# [GOAL]
Rewrite every line of the records below as a single numbered list, skipping any blank lines. Leave the pictures out of your list.

◆ ◆ ◆ ◆

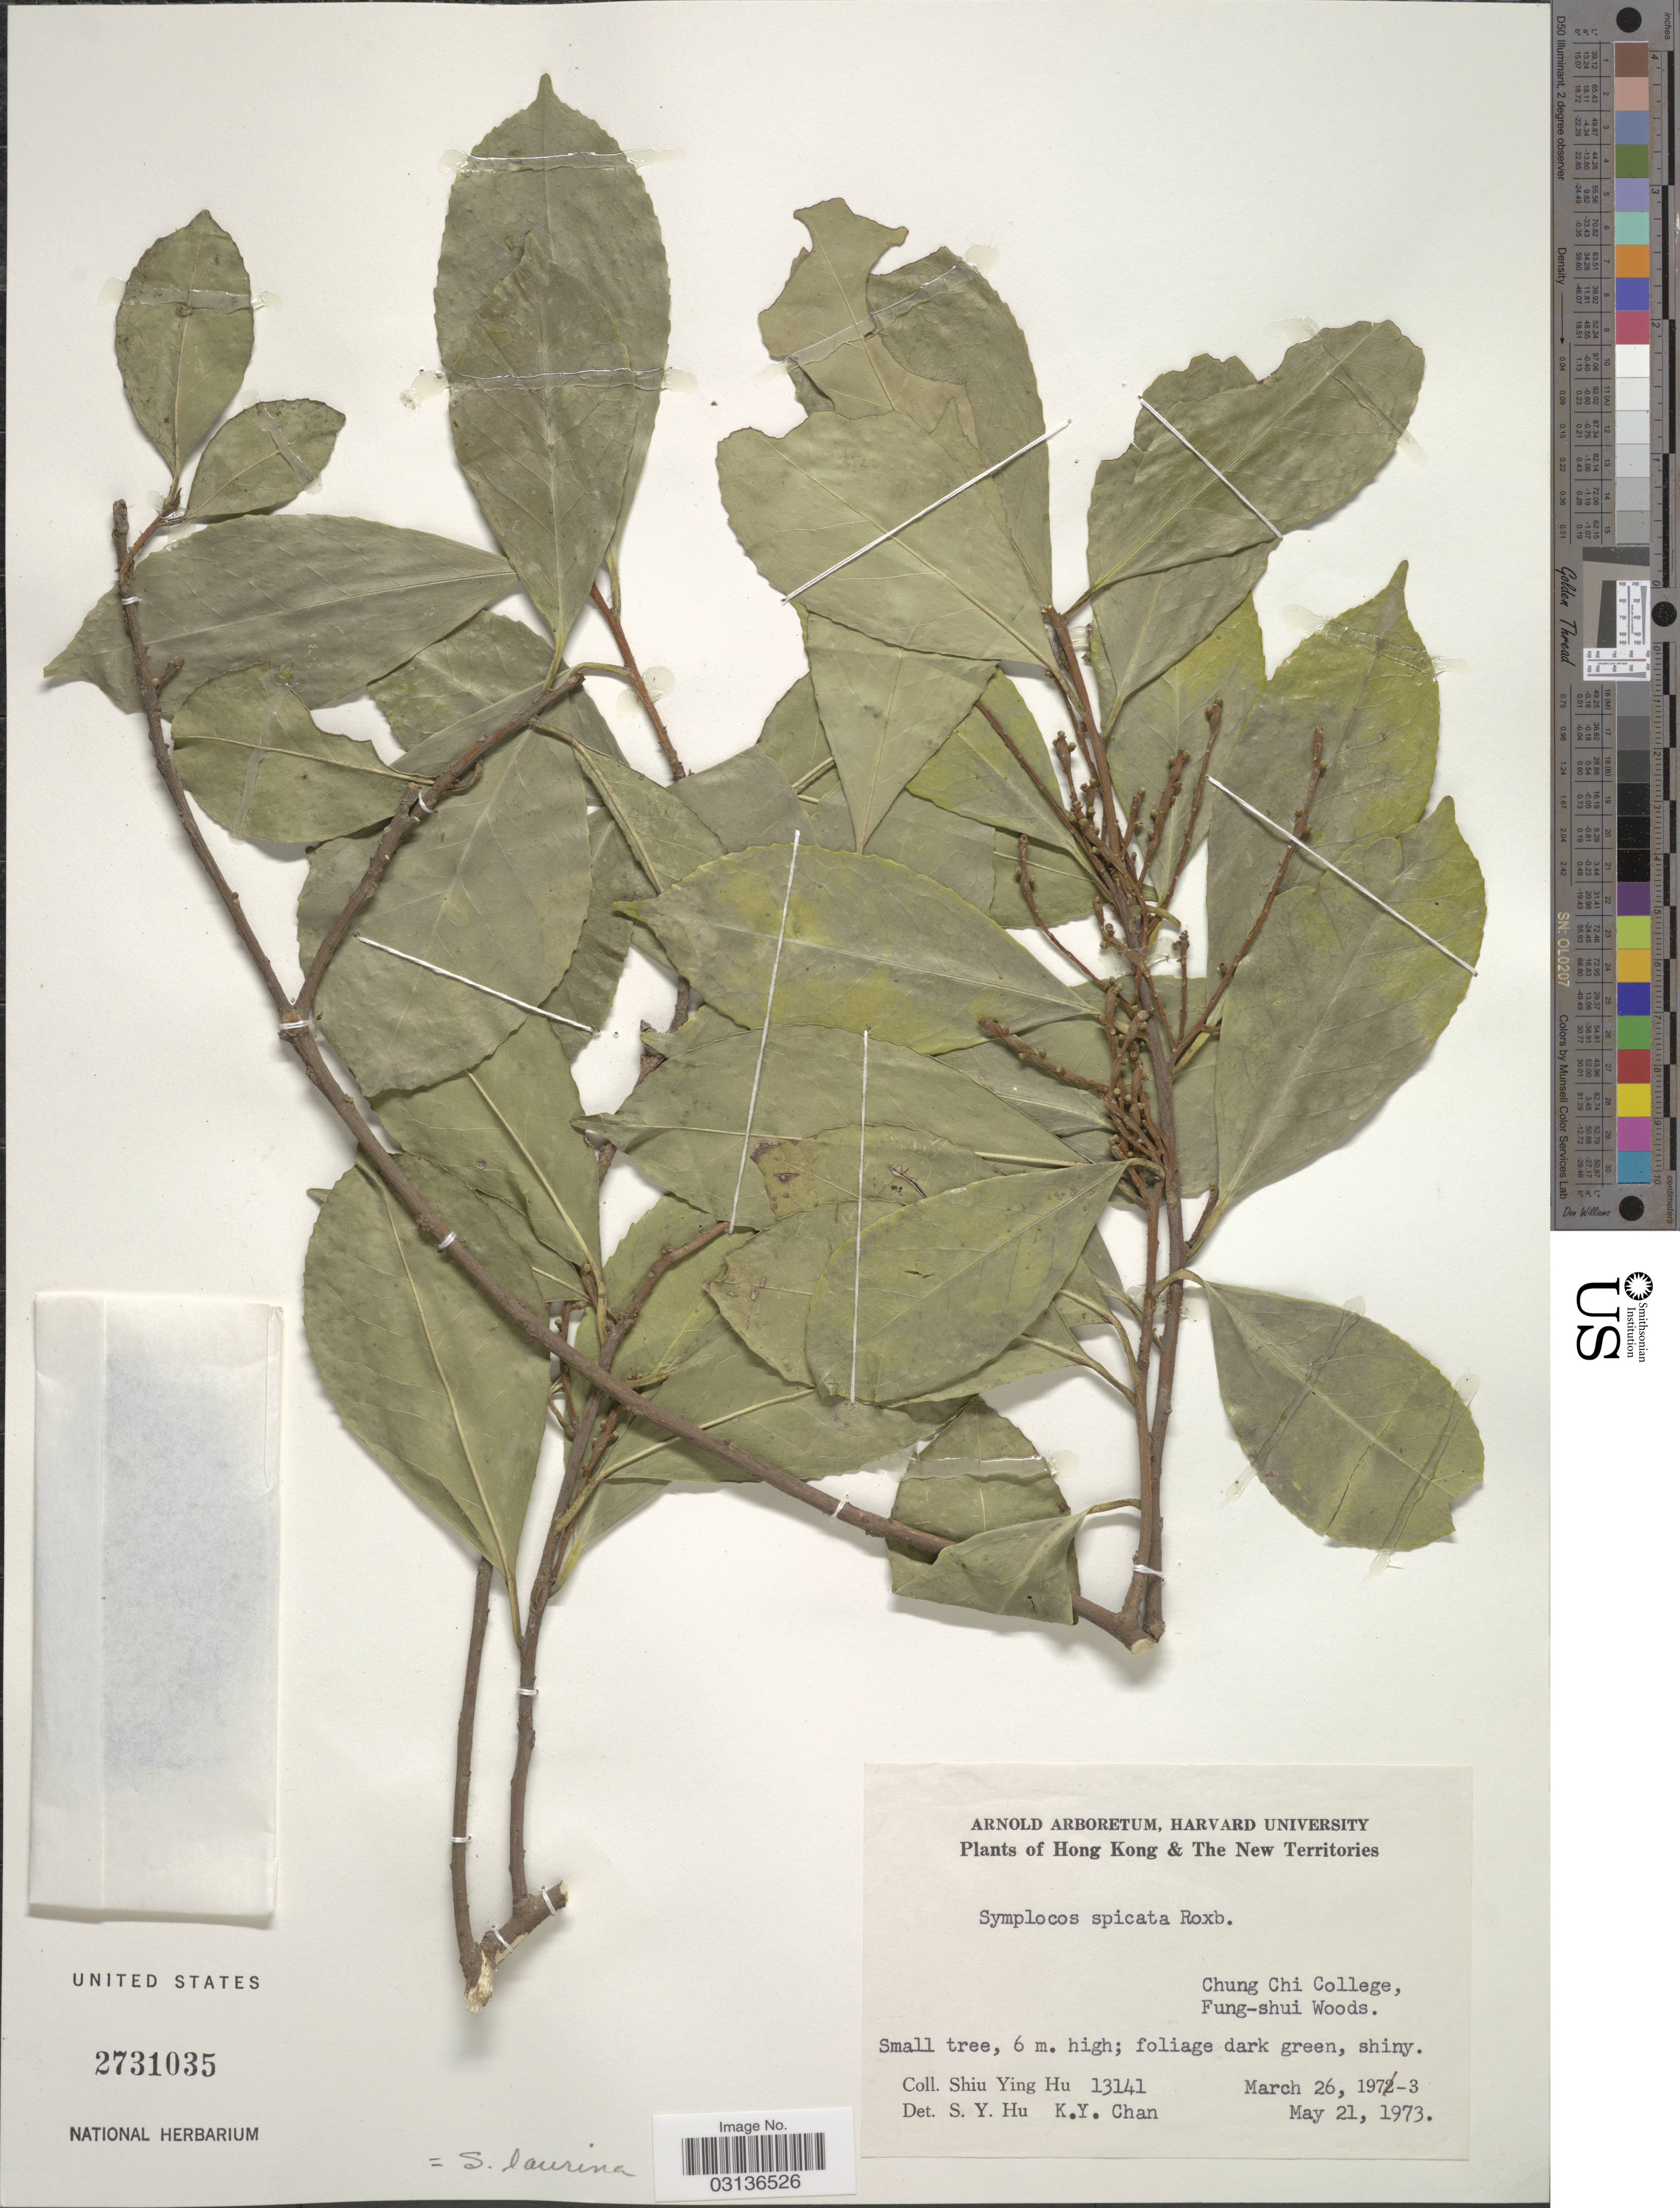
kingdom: Plantae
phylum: Tracheophyta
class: Magnoliopsida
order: Ericales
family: Symplocaceae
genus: Symplocos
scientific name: Symplocos cochinchinensis subsp. laurina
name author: (Retz.) Noot.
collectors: S. Y. Hu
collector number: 13141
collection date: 1973-03-26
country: China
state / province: Hong Kong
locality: The New Territories. Chung Chi College, Fung-shui Woods.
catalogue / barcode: US 2731035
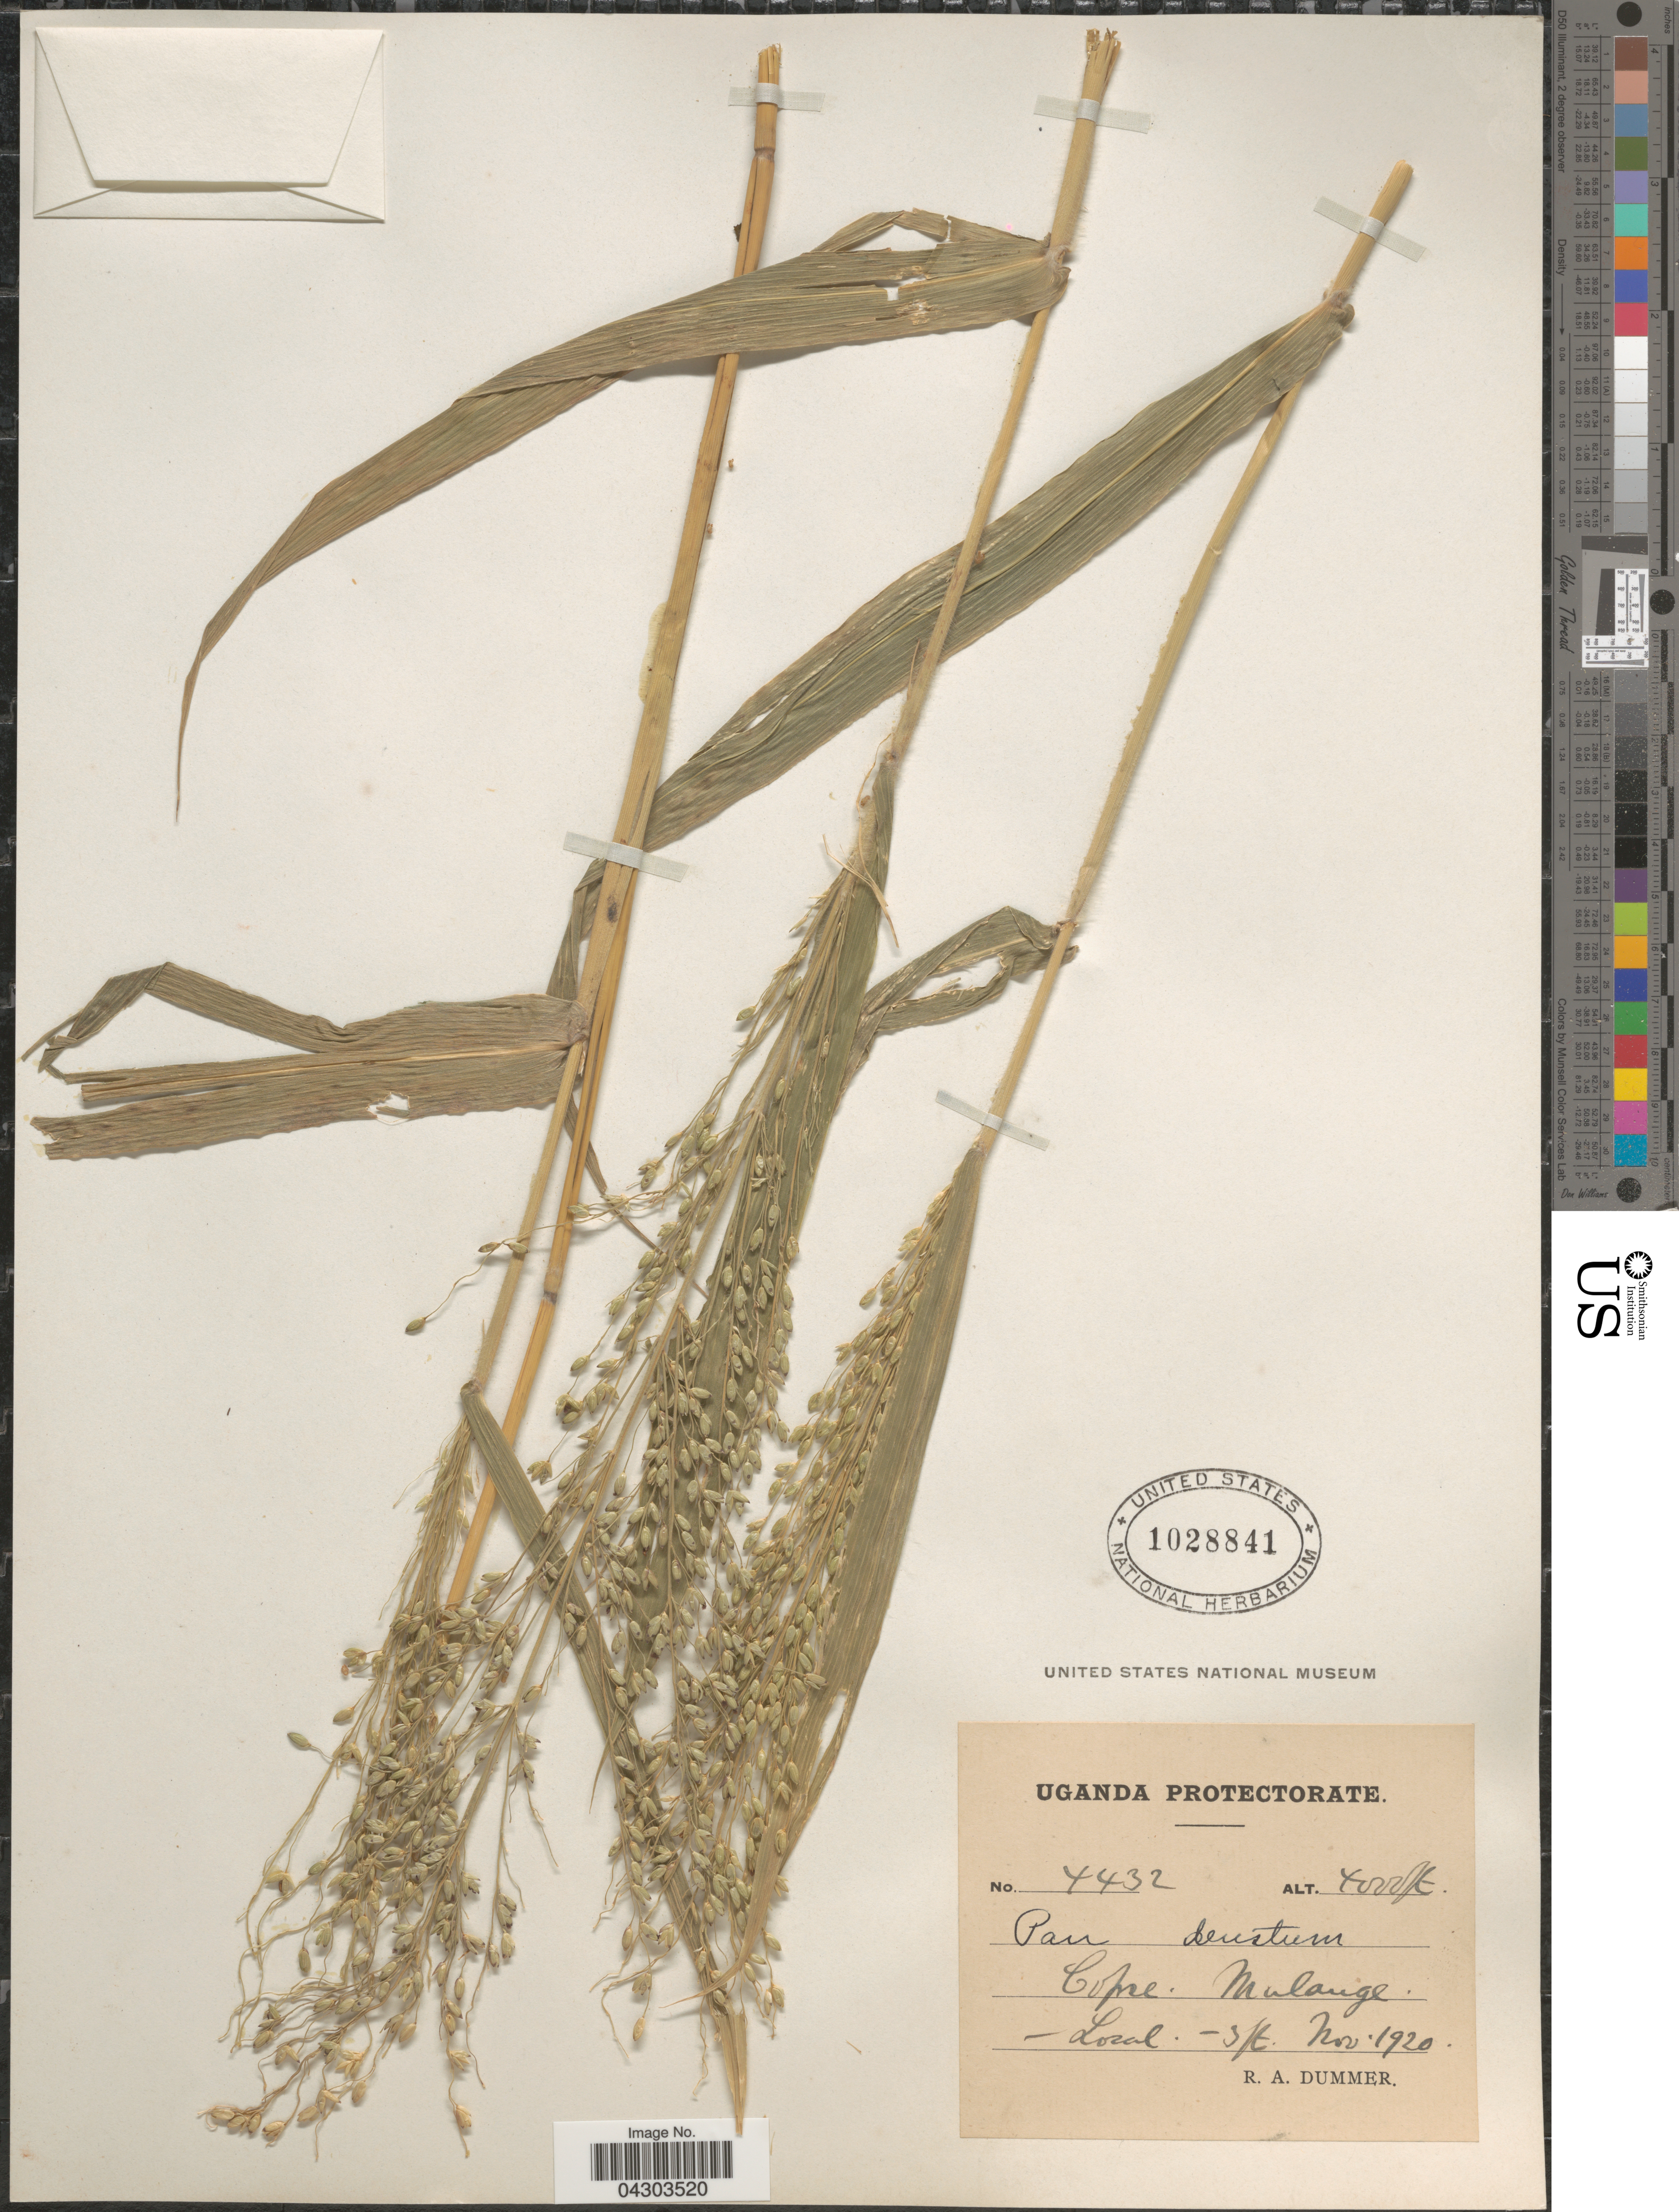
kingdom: Plantae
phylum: Tracheophyta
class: Liliopsida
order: Poales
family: Poaceae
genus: Panicum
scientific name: Panicum deustum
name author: Thunb.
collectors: R. Dümmer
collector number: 4432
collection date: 1920-11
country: Uganda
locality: Uganda Protectorate. Copre. Mulange.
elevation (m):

◆ ◆ ◆ ◆

# [CORRECT OUTPUT]
1. kingdom: Plantae
2. phylum: Tracheophyta
3. class: Magnoliopsida
4. order: Ericales
5. family: Symplocaceae
6. genus: Symplocos
7. scientific name: Symplocos cochinchinensis subsp. laurina
8. name author: (Retz.) Noot.
9. collectors: S. Y. Hu
10. collector number: 13141
11. collection date: 1973-03-26
12. country: China
13. state / province: Hong Kong
14. locality: The New Territories. Chung Chi College, Fung-shui Woods.
15. catalogue / barcode: US 2731035
16. kingdom: Plantae
17. phylum: Tracheophyta
18. class: Liliopsida
19. order: Poales
20. family: Poaceae
21. genus: Panicum
22. scientific name: Panicum deustum
23. name author: Thunb.
24. collectors: R. Dümmer
25. collector number: 4432
26. collection date: 1920-11
27. country: Uganda
28. locality: Uganda Protectorate. Copre. Mulange.
29. elevation (m):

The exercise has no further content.